The Web site had some professional features but I noticed the look of the text fields seemed cheap. The first red flag was that the language used in the response sounded stilted, just like scam emails sound. The second flag was that they claimed the animal had been trained for obedience and behavior. That sounded very strange for a kitten. Third, they mentioned travel coupons. Most Americans have never heard of such things, which threw up a flag for me but may be overlooked by most. Fourth, they didn’t have an address on their Web site and seemed set on shipping. I found that to be suspicious. Fifth, their email stated all of the kittens were supposedly still available at 10 weeks and 5 days old. If the very exceptional looking kitten photographed came from a litter of equally exceptional-looking kittens and and none had deposits on them by that age, something must be wrong. Sixth, the kitten I was looking for: a female that’s not spayed, just happened to be available. The odds for all of this we’re getting smaller and smaller. I wondered, if it wasn’t legitimate, why a scammer would say the cat is not spayed since I would think most people would prefer it to already be spayed. Then I realized that many illegitimate breeders would like to get such a perfect looking kitten that’s not spayed so they could breed it and this criminal would be wise to that and would be targeting them. This is when I started asking questions.
They were charging $750 including shipping. Although this was our first time looking for purebred cats, we gained enough experience over the previous 24 hours searching for other breeds to know that a cat like that, being available and including shipping for that amount — along with the other flags — was suspicious but not enough to be sure. The Web site claimed that, for this week only, all kittens were selling with a 20% discount. I had not seen that anywhere else. I assumed, if it was legitimate, the discount was already factored into the price. I asked about it anyway and was then told the price with shipping would be $550. This started sounding too good to be true. He mentioned he was grateful that the kitten would be going to a good home, without ever having asked a single question about us or our experience with pets.
He asked me to send my shipping info by text, I don’t know why. By this point, I was pretty sure it was a scam but played along until I had more proof. I said, "Sure, what is your name? Who will I be texting with?" He never gave his name, only his phone number. He started texting to my daughter’s phone. I told her not to respond and I emailed him my cell number and explained that the number entered in the system is not my private number but this one is. He never texted to my number.

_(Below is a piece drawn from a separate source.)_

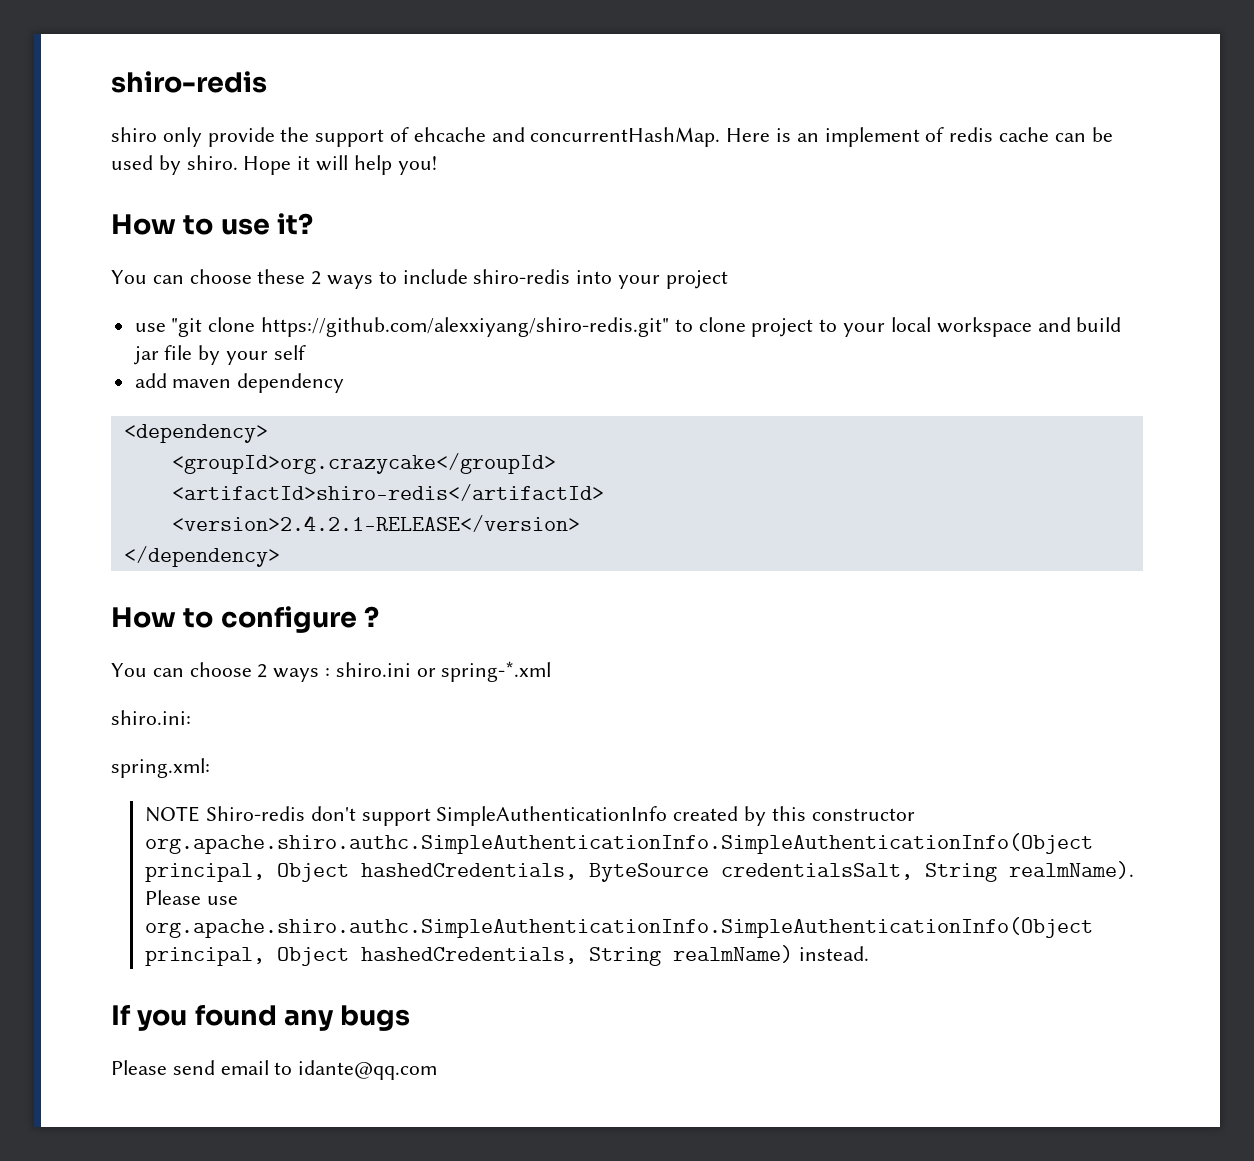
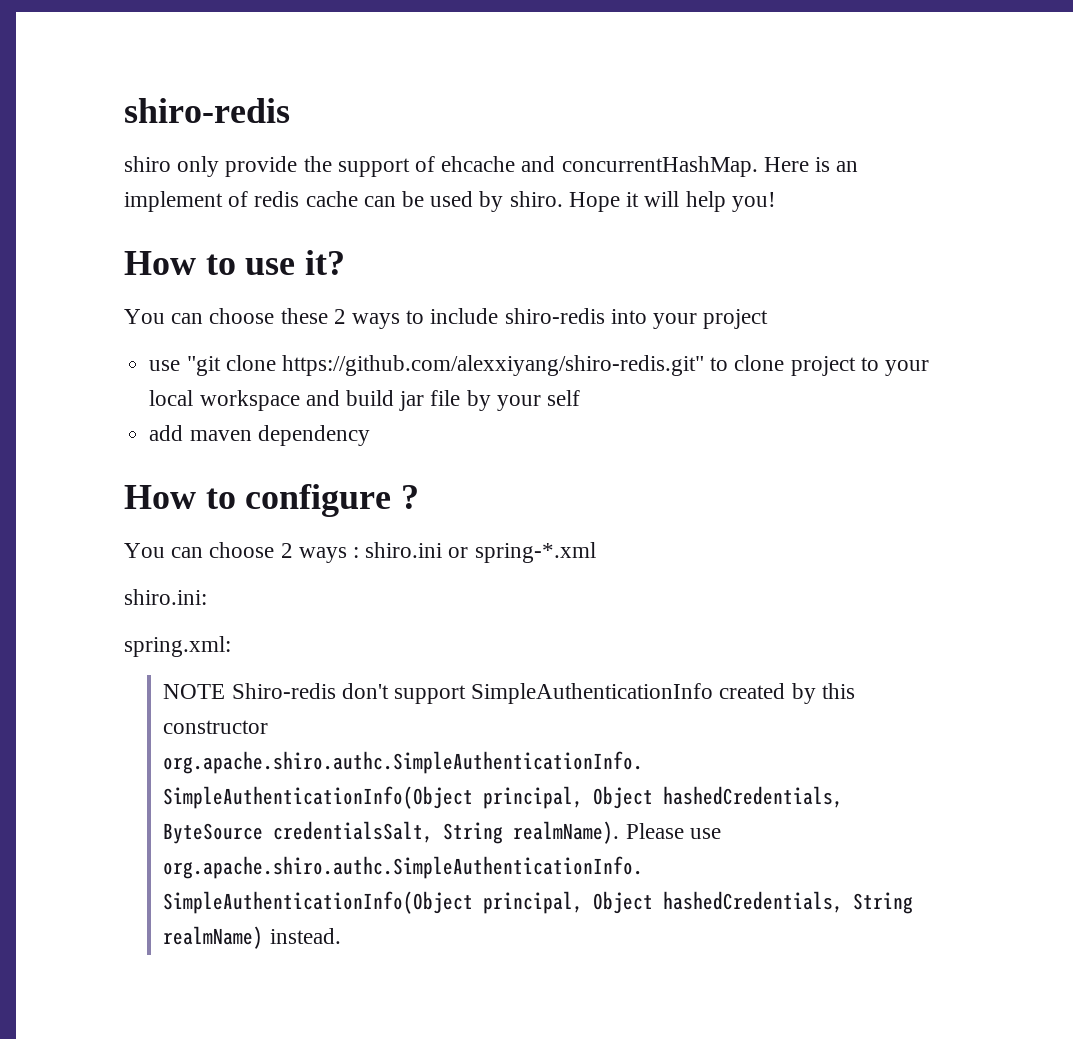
[123,424,268,443] [171,453,556,474] [171,484,604,501] [171,515,580,532] [123,546,280,567] // <dependency> // <groupId>org.crazycake</groupId> // <artifactId>shiro-redis</artifactId> // <version>2.4.2.1-RELEASE</version> // </dependency> -> (370, 435) none
[111,1005,411,1031] [111,1060,438,1080] // If you found any bugs // Please send email to idante@qq.com -> (341, 936) none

By email, I asked where he’s located and he claimed Mobile, Alabama. I told him that I have family in Mobile, Alabama, who may be coming up in a couple of weeks for a bridal shower and that it may be possible that they can pay him in person and bring the kitten with them. I thought that would have stopped him right there but he sent me a fictitious address. He used 3 Notch Rd. I did a Google search for that address and what came up was in a different ZIP code but was still in Alabama and the name of the road is Three Notch Road. So I decided to scam the scammer and told him that I am familiar with that road and I asked him "what is the house number on that road." He never said.
I then asked where he was from, saying that I detected English wasn’t his first language, and he claimed Cyprus. That’s when I realized the reason he didn’t respond to my daughter’s inquiry the entire day wasn’t because he was working or otherwise busy, it was because he was in a country where it was night time. I said, "It must be morning there" and he didn’t respond. This was close to 1:00 a.m. Eastern.

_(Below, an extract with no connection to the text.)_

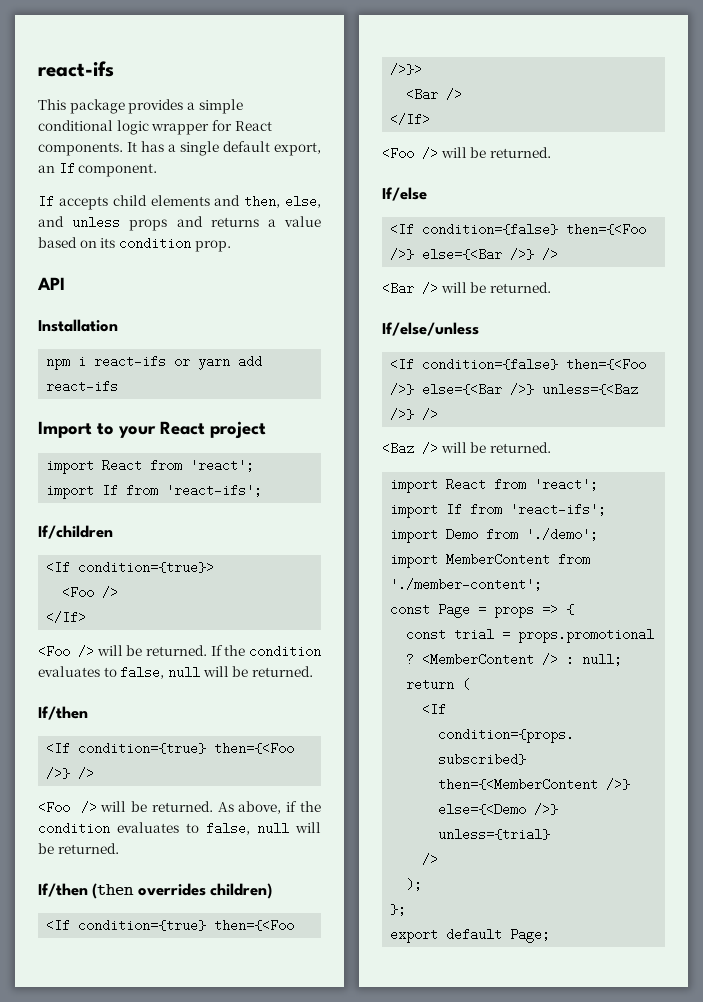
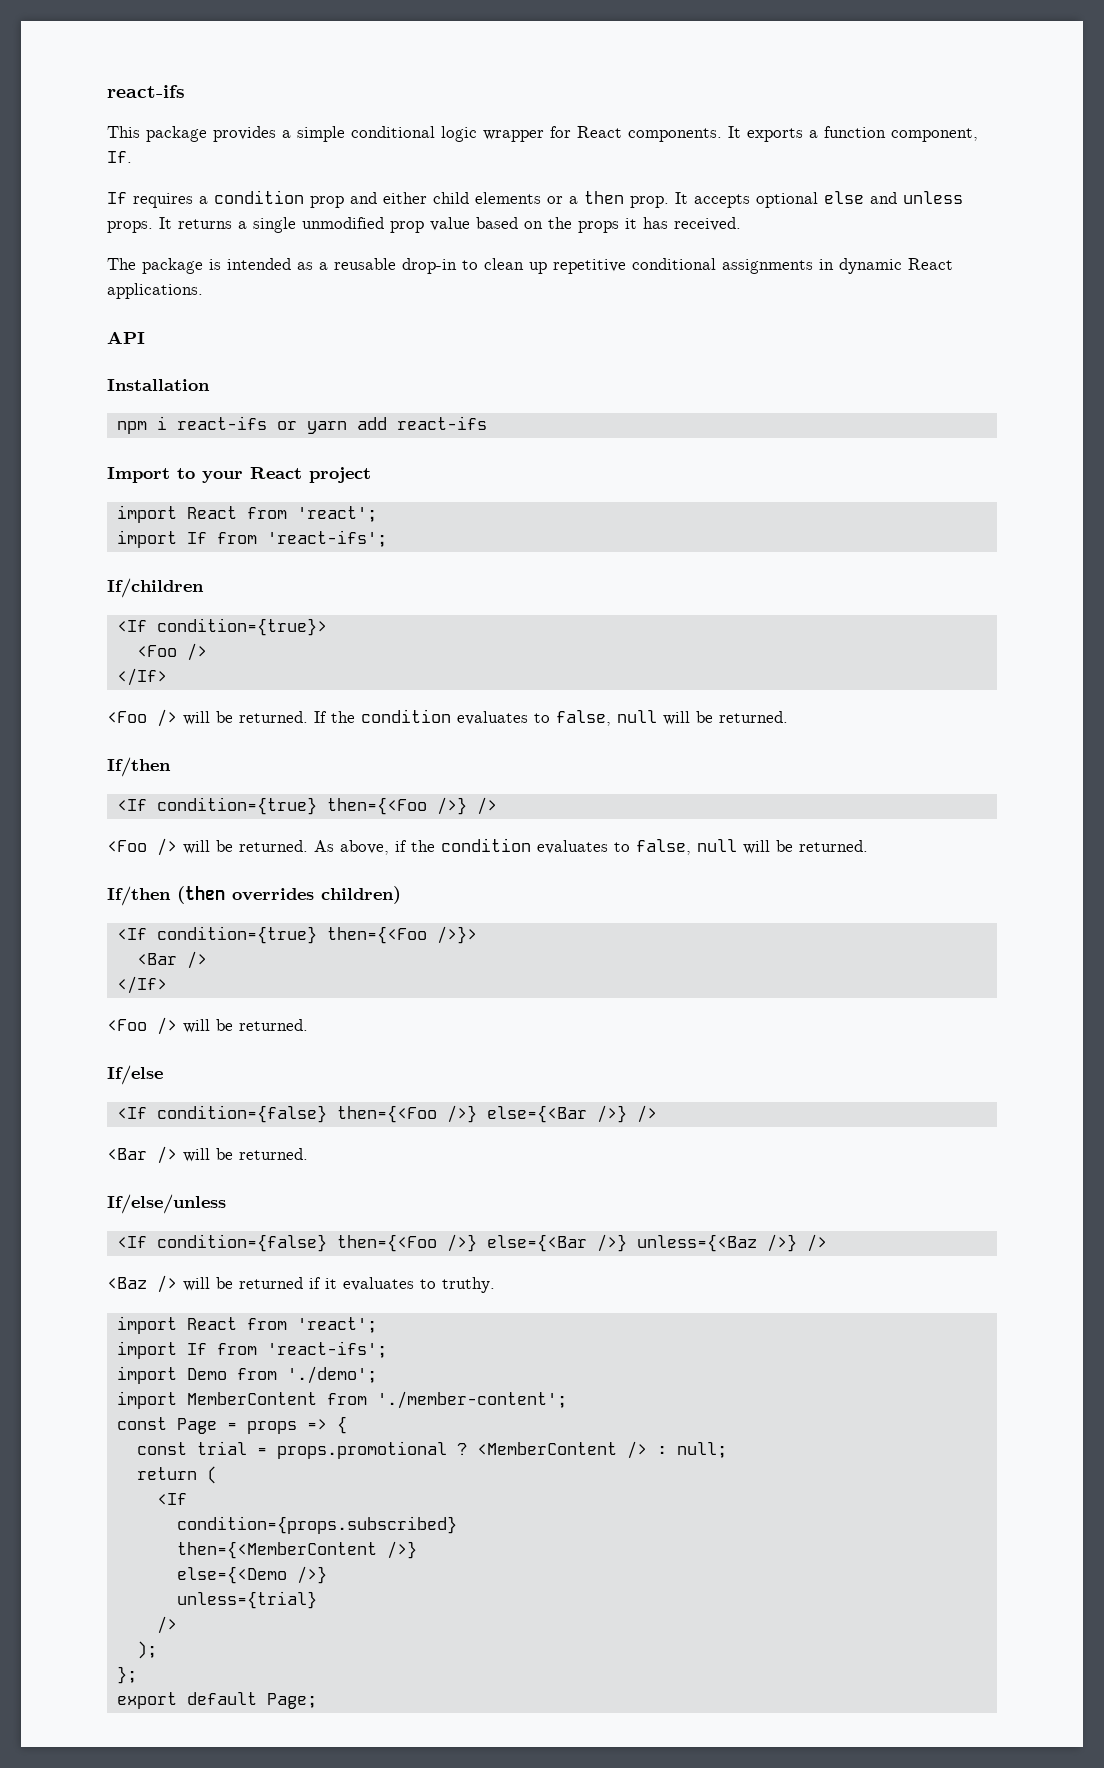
[141,141,321,156] [38,162,158,177] [38,195,321,210] [38,216,321,231] [38,237,231,252] has a single default export, an If component. // If accepts child elements and then, else, and unless props and returns a value based on its condition prop. -> [747,126,978,142] [107,151,132,163] [107,190,963,208] [107,217,741,233] [107,258,953,274] [107,283,203,299] exports a function component, If. // If requires a condition prop and either child elements or a then prop. It accepts optional else and unless props. It returns a single unmodified prop value based on the props it has received. // The package is intended as a reusable drop-in to clean up repetitive conditional assignments in dynamic React applications.
[489,442,551,453] returned. -> [239,1277,495,1293] returned if it evaluates to truthy.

I went online and paid a dollar for a trial phone and email lookup service. No information on the phone or email could be found. (I typed in my own information to see if it worked and it found everything about me.) I then called the phone number and after ringing several times and automated message said the TextNow subscriber you are calling is not available. I searched what TextNow is and found out that it’s a service for getting random telephone numbers. Clearly, this was a scam so I decided to test him this morning, after he had wasted so much of my time and was trying to steal from me and others, and asked him to send me more photos of the kitten. I sent this from my cell phone as a text that he had never texted to. He sent two pictures, one of them included a man in the photo but neither of those kittens (they weren’t even two of the same kitten) were the one we asked about from the advertisement. (I also questioned what behavioral training meant.) I told him the cats in the pictures were not the one in the ad. He insisted they were and finally ended with, "Sorry, not for you." I told him he is a scam artist and that Americans aren’t as stupid as he thinks he texted back that he is not such a man and to stop saying what I don’t know.